DOCUMENT EXCERPT:
•••••
The bad news, of course, is that Cornell can't reach everybody. And we also know from some of the research that Kendra was talking about that very few students from disadvantaged family backgrounds actually have the test scores and the prior learning and the academic knowledge and so forth, the cultural capital, to be able to make it through Cornell's very competitive process.
There's a couple of other ways that Cornell is contributing to the American dream. Again, these, I think, become obvious when you think about the panel so far. First of all, it's training the next generation of leaders, like Dominique, like Adrian, like many, many other students who-- many of you are actually sitting now in the audience today. This is an extraordinarily important contribution that Cornell makes to the American dream itself.
The third contribution is the research mission of the university and the excellence of the social sciences at Cornell. Professor Bischoff, Enns, and I are only three of many faculty at Cornell who are trying to understand the causes of consequences of inequality of opportunity, trying to understand what can be done about it, trying to identify the crucial policy levers that can help mitigate barriers to opportunity and so forth.
•••••
PROVIDED RECORDS:
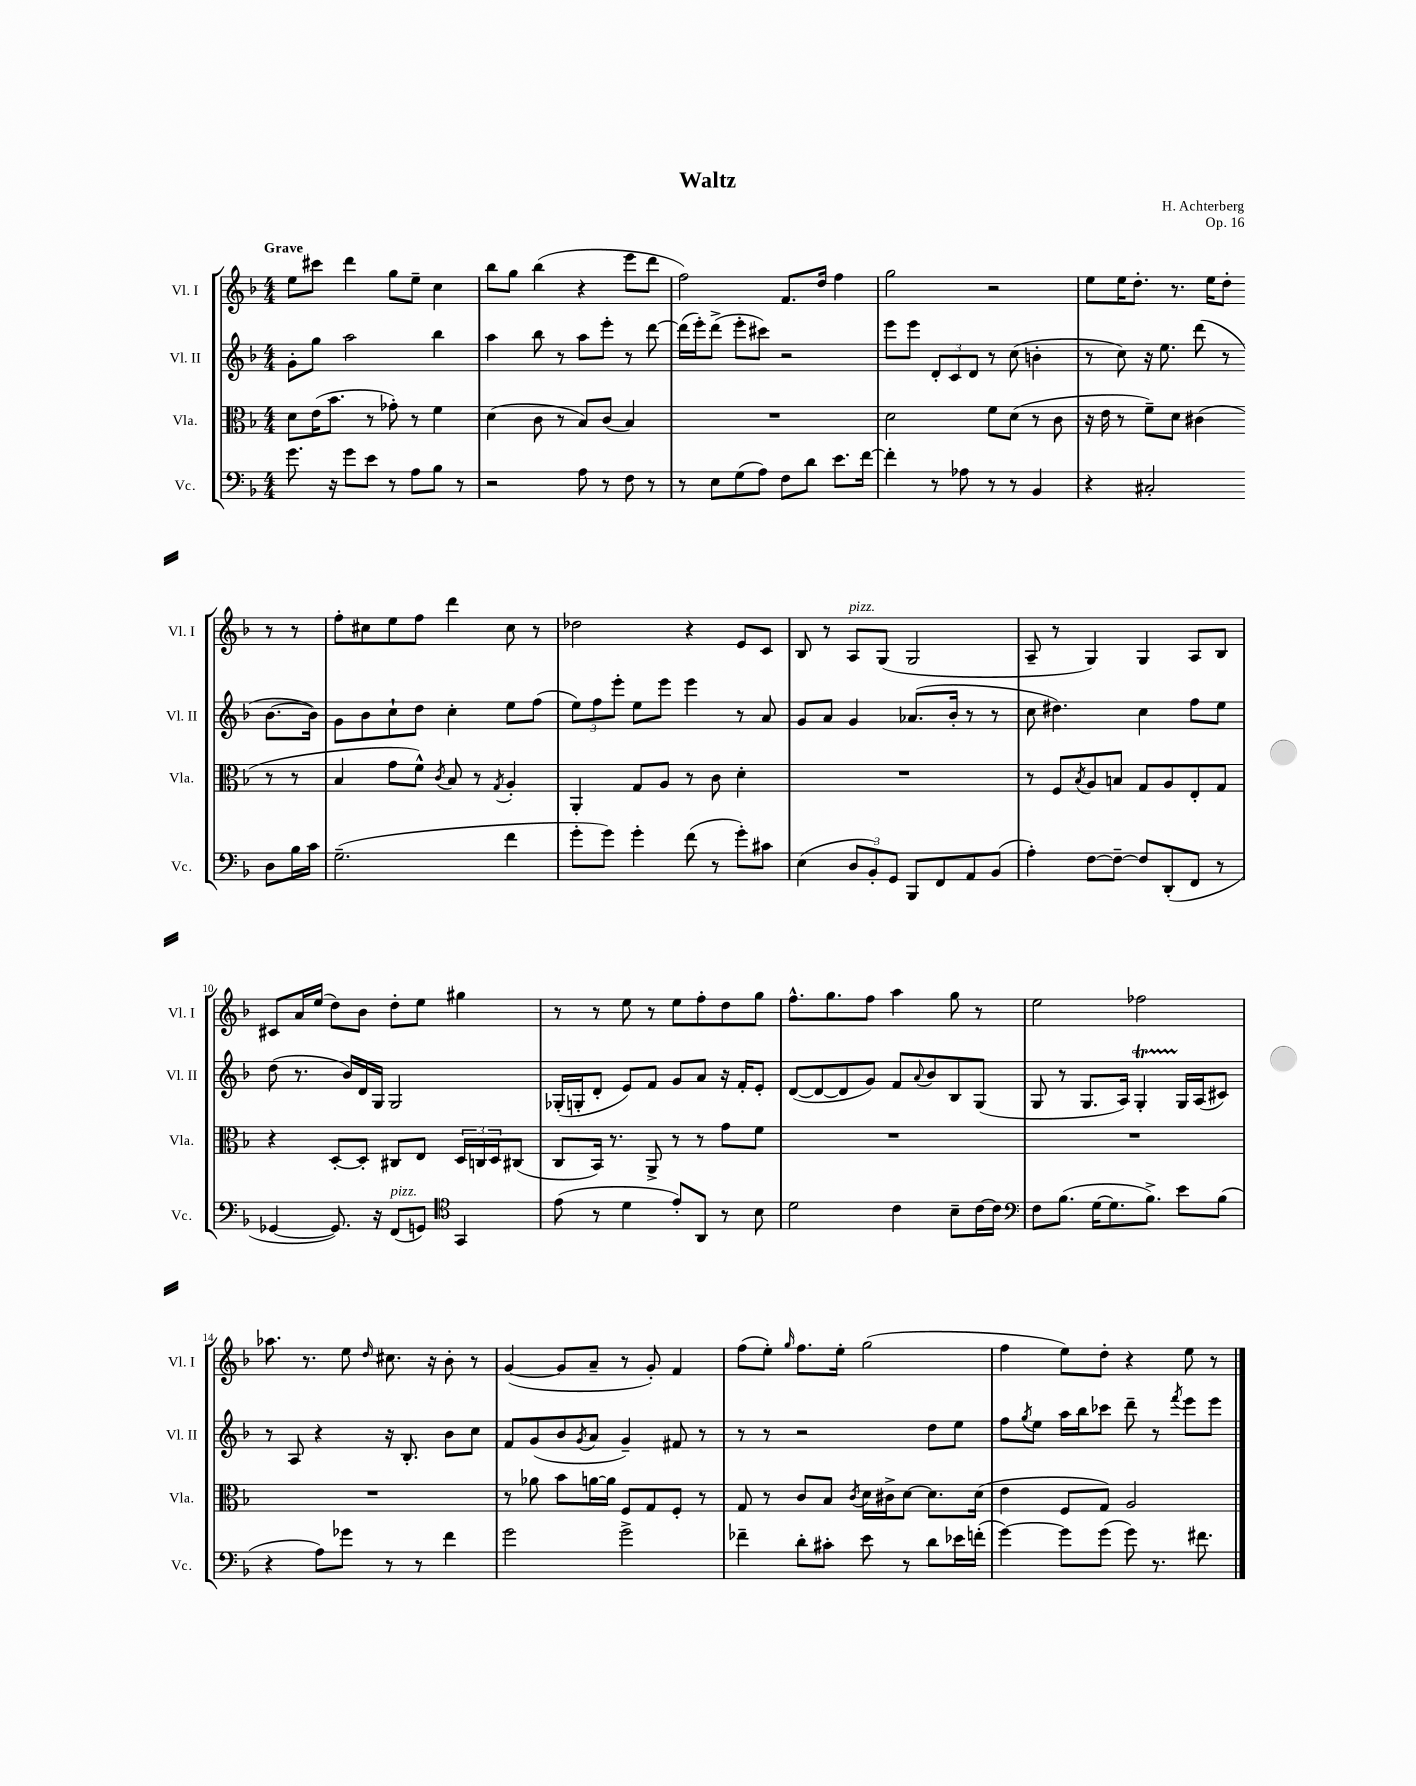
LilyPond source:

\header { title = "Waltz" composer = "H. Achterberg" opus = "Op. 16" }
<<
\new StaffGroup <<
\new Staff = "s0" \with { instrumentName = "Vl. I" shortInstrumentName = "Vl. I" } {
    \clef treble \key f \major \numericTimeSignature \time 4/4 \tempo "Grave"
    e''8 cis'''8 d'''4 g''8 e''8-- c''4 |
    bes''8 g''8 bes''4( r4 e'''8 d'''8 |
    f''2) f'8. d''16 f''4 |
    g''2 r2 |
    e''8 e''16 d''8.-. r8. e''16 d''8-. r8 r8 |
    f''8-. cis''8 e''8 f''8 d'''4 cis''8 r8 |
    des''2 r4 e'8 c'8 |
    bes8 r8 a8^\markup { \italic "pizz." } g8( g2 |
    a8-- r8 g4) g4 a8 bes8 |
    cis'8 a'16 e''16( d''8) bes'8 d''8-. e''8 gis''4 |
    r8 r8 e''8 r8 e''8 f''8-. d''8 g''8 |
    f''8.-^ g''8. f''8 a''4 g''8 r8 |
    e''2 fes''2 |
    aes''8. r8. e''8 \grace { d''16 } cis''8. r16 bes'8-. r8 |
    g'4~( g'8 a'8-- r8 g'8-.) f'4 |
    f''8( e''8-.) \grace { g''16 } f''8. e''16-. g''2( |
    f''4 e''8) d''8-. r4 e''8 r8 \bar "|." |
}
\new Staff = "s1" \with { instrumentName = "Vl. II" shortInstrumentName = "Vl. II" } {
    \clef treble \key f \major \numericTimeSignature \time 4/4
    g'8-. g''8 a''2 bes''4 |
    a''4 bes''8 r8 a''8 e'''8-. r8 d'''8~ |
    d'''16( e'''16-.) d'''8->( e'''8-. cis'''8) r2 |
    e'''8 e'''8 \tuplet 3/2 { d'8-. c'8 d'8 } r8 c''8( b'4-. |
    r8 c''8) r16 e''8. d'''8( r8 bes'8.~ bes'16) |
    g'8 bes'8 c''8-! d''8 c''4-. e''8 f''8( |
    \tuplet 3/2 { e''8) f''8 e'''8-. } e''8 e'''8 e'''4 r8 a'8 |
    g'8 a'8 g'4 aes'8.( bes'16-. r8 r8 |
    c''8 dis''4.) c''4 f''8 e''8 |
    d''8( r8. bes'16) d'16 g16 g2 |
    ges16-.( g16-. d'8-. e'8) f'8 g'8 a'8 r16 f'16-. e'8-. |
    d'8~( d'8~ d'8 g'8) f'8 \appoggiatura { a'8 } bes'8 bes8 g8( |
    g8 r8 g8. a16) g4-.\startTrillSpan g16\stopTrillSpan a16( cis'8) |
    r8 a8 r4 r16 bes8.-. bes'8 c''8 |
    f'8 g'8( bes'8 \acciaccatura { g'8 } a'8 g'4--) fis'8 r8 |
    r8 r8 r2 d''8 e''8 |
    f''8 \acciaccatura { g''8 } e''8 a''16 bes''16 ces'''8 d'''8-- r8 \acciaccatura { f'''8 } e'''8 e'''8 \bar "|." |
}
\new Staff = "s2" \with { instrumentName = "Vla." shortInstrumentName = "Vla." } {
    \clef alto \key f \major \numericTimeSignature \time 4/4
    d'8 e'16( bes'8. r8 ges'8-.) r8 f'4 |
    d'4( c'8 r8 bes8) c'8( bes4) |
    R1 |
    d'2 f'8 d'8( r8 c'8 |
    r16 e'16 r8 f'8--) d'8 cis'4( r8 r8 |
    bes4 g'8 f'8-^) \acciaccatura { c'8 } bes8 r8 \acciaccatura { g8 } a4-. |
    a,4-. g8 a8 r8 c'8 d'4-. |
    R1 |
    r8 f8 \acciaccatura { bes8 } a8 b8 g8 a8 e8-. g8 |
    r4 d8~-. d8-. cis8 e8 \tuplet 3/2 { d16 c16 d16 } cis8( |
    c8 bes,16) r8. a,8-> r8 r8 g'8 f'8 |
    R1 |
    R1 |
    R1 |
    r8 aes'8 bes'8 a'16~ a'16 f8 g8 f8-. r8 |
    g8 r8 c'8 bes8 \acciaccatura { c'8 } d'16 cis'16-> d'8~ d'8. d'16( |
    e'4 f8 g8) a2 \bar "|." |
}
\new Staff = "s3" \with { instrumentName = "Vc." shortInstrumentName = "Vc." } {
    \clef bass \key f \major \numericTimeSignature \time 4/4
    g'8. r16 g'8 e'8 r8 a8 bes8 r8 |
    r2 a8 r8 f8 r8 |
    r8 e8 g8( a8) f8 d'8 e'8. f'16~ |
    f'4-. r8 aes8 r8 r8 bes,4 |
    r4 cis2-. d8 bes16 c'16 |
    g2.--( f'4 |
    g'8-. g'8) g'4-. f'8( r8 g'8-.) cis'8 |
    e4( \tuplet 3/2 { d8 bes,8-.) g,8 } bes,,8 f,8 a,8 bes,8( |
    a4-.) f8~ f8~-- f8 d,8-.( f,8 r8 |
    ges,4~ ges,8.) r16 f,8^\markup { \italic "pizz." }( g,8) \clef tenor g,4 |
    e'8( r8 d'4 e'8-.) a,8 r8 bes8 |
    d'2 c'4 bes8-- c'16~ c'16 |
    \clef bass f8 bes8.( g16~ g8. bes8.->) e'8 bes8( |
    r4 a8) ges'8 r8 r8 f'4 |
    g'2 g'2-> |
    fes'4-- d'8-. cis'8-. e'8 r8 d'8 ees'16 f'16-.( |
    g'4~) g'8 g'8( g'8) r8. fis'8. \bar "|." |
}
>>
>>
•••••
WORK INSTRUCTIONS:
1. Count the lines of the entries that contain the string "acciaccatura", matching case exactly. Give only the number.
2. Pick up the remarks on Cornell and the American dream where they stop, and keep writing.

RESPONSES PER TASK:
1. 5

2.
A lot of progress has been made over the last decade, even when inequality scholarship, I think, really began to take off, particularly in economics. Sociologists have been whining about inequality for 50 or 60 years. We still have a lot of work to do. We still need to know more about the mechanisms. Why is it that there is such a strong link between the position of the parents and the outcomes of the children?
The fourth way, though, that I think that Cornell can help revitalize the American dream is to really help frame the national debate about equality of opportunity. I've been very much encouraged by all the coverage that inequality scholarship is getting in the press these days. But I think it's too easy to become discouraged, as a consumer of all that knowledge, by factoids, or to become confused by the barrage of studies this way and that, pointing out this form of inequality and that form of inequality.
One of the many skills that we try to teach our Cornell students is how to make sense of this morass of social statistics, to think about the bigger picture, and to understand that the success and failure of individuals does not take place in a vacuum, as Kendra mentioned. Institutions matter, both in positive ways and negative ways. And institutions are social constructions, and they can be changed.
We are all thought leaders in our own way. And it's our job as faculty, as administrators, as students, as alumni, and as trustees to help our fellow citizens understand how the reality of mobility and opportunity in America can be better aligned with the dream of American opportunity.
So I'm now going to open up the floor to questions. There are a couple of microphones, or you can raise your hands if you'd like. I'll field the questions but then direct them to somebody else who can actually answer them. Yes, sir, do you want to-- I'm sorry. The mic ended up here. I'll come to you next.
SPEAKER 1: Hi. Just a couple of questions. One, instead of framing the debate as income inequality, does it make sense to frame the debate as, how do you get incomes of low-to-middle income people higher, so that it's not a competition between two groups of people? And I always feel America's still an aspirational society. So I'm curious whether you think we should move the debate in that direction.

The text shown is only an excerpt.